10/04/2016
Sí, la Universidad Brigham Young (BYU) cuenta con un equipo de baloncesto, conocido como los Cougars, y es una parte fundamental y muy seguida de su programa atlético. Con una historia que se extiende a lo largo de 122 temporadas, el baloncesto en BYU no solo es un deporte, sino una tradición arraigada que ha visto pasar a 20 entrenadores principales por su banquillo, cada uno dejando su propia huella en el legado del programa. Desde sus orígenes hasta la actualidad, los Cougars han cultivado una base de aficionados leal y apasionada, llenando el Marriott Center con una energía inigualable en cada partido en casa.
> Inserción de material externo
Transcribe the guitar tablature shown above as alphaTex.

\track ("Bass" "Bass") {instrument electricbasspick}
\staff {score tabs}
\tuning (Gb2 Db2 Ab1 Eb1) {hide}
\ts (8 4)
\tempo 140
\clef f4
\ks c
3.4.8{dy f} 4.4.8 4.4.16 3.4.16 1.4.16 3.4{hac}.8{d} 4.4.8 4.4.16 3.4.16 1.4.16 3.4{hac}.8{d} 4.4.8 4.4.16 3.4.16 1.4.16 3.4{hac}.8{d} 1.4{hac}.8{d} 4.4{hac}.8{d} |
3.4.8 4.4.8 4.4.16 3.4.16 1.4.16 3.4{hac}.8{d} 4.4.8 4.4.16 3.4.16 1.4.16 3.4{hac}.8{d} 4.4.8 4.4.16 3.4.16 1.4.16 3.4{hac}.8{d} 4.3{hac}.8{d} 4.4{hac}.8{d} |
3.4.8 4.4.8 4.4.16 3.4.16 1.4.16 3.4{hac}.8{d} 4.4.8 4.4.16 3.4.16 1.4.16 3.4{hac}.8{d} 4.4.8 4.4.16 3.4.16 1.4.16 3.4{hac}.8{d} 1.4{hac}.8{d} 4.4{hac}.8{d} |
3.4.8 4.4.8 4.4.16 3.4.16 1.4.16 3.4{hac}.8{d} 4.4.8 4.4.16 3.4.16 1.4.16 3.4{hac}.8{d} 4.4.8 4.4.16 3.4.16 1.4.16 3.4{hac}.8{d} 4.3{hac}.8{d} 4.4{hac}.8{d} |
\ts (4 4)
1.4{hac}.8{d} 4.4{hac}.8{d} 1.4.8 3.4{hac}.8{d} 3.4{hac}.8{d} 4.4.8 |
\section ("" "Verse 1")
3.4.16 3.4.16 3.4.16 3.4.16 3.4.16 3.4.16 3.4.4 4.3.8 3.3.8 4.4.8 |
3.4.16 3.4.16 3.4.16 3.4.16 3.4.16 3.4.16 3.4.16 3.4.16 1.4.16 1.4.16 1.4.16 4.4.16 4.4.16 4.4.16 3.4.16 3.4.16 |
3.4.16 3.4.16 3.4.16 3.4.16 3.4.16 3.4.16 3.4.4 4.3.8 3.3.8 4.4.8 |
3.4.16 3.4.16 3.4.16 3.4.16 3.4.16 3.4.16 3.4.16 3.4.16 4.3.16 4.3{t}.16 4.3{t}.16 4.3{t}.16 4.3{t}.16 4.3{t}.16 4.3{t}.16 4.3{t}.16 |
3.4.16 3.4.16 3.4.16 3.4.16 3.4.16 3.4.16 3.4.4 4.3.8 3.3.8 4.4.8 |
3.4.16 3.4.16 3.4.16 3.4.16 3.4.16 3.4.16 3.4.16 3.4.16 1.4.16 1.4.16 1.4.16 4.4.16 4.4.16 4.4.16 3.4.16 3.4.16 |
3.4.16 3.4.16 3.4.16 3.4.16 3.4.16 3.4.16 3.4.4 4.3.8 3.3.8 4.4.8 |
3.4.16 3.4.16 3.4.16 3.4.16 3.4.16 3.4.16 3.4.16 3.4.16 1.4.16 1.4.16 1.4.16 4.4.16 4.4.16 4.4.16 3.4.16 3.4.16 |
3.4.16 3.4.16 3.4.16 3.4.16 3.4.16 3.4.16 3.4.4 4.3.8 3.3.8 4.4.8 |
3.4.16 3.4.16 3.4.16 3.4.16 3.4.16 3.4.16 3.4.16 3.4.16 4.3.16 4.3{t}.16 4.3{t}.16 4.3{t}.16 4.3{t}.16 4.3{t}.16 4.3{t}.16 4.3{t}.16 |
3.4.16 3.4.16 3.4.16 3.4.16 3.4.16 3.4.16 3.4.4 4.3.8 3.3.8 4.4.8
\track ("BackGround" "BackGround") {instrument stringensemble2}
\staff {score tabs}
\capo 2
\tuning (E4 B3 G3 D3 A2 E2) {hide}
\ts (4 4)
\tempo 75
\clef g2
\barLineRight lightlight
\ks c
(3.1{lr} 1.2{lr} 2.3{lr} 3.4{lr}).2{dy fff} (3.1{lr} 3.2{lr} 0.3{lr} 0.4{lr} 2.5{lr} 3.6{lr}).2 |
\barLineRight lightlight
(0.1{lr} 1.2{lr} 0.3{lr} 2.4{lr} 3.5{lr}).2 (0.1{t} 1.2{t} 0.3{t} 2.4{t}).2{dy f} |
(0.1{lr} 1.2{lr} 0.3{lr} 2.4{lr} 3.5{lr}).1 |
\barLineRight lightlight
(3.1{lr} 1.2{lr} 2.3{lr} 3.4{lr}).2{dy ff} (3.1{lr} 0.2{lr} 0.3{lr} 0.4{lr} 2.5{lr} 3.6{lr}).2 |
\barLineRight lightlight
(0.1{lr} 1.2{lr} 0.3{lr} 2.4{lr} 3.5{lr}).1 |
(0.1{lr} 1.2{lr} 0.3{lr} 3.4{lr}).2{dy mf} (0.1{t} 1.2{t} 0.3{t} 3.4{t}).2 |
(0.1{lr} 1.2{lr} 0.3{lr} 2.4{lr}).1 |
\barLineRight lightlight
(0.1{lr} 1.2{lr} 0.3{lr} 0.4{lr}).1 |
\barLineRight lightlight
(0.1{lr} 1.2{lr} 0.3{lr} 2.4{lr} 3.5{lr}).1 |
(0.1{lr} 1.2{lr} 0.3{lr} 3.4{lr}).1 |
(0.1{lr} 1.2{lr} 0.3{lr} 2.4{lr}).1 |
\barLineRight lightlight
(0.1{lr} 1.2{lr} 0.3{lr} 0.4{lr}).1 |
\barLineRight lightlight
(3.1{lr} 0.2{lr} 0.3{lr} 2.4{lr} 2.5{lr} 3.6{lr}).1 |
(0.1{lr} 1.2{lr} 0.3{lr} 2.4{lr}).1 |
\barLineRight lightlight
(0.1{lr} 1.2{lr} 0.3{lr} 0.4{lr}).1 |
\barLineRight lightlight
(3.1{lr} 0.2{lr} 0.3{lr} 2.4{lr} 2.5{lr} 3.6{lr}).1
El programa de baloncesto masculino de BYU ha demostrado ser consistentemente competitivo, incluso en las temporadas más recientes. Por ejemplo, en la temporada 2018-19, los Cougars cerraron con un respetable récord de 19 victorias y 13 derrotas en general, logrando un notable 11-5 en la Conferencia de la Costa Oeste (WCC), lo que les permitió terminar empatados en el segundo lugar con Saint Mary's. A pesar de su sólida actuación en la temporada regular, su recorrido en el Torneo de la WCC terminó prematuramente en los cuartos de final, donde cayeron ante San Diego. Esa temporada, el equipo no recibió invitaciones para los prestigiosos torneos de la NCAA o el NIT, y optó por no participar en ninguna otra competencia de postemporada. Sin embargo, la pasión de la afición se mantuvo fuerte, con una asistencia promedio de 11,958 espectadores en los 16 partidos jugados en el Marriott Center, una cifra que los colocó como el segundo equipo con mayor asistencia en el Oeste, solo por detrás de Arizona, y el 27º a nivel nacional.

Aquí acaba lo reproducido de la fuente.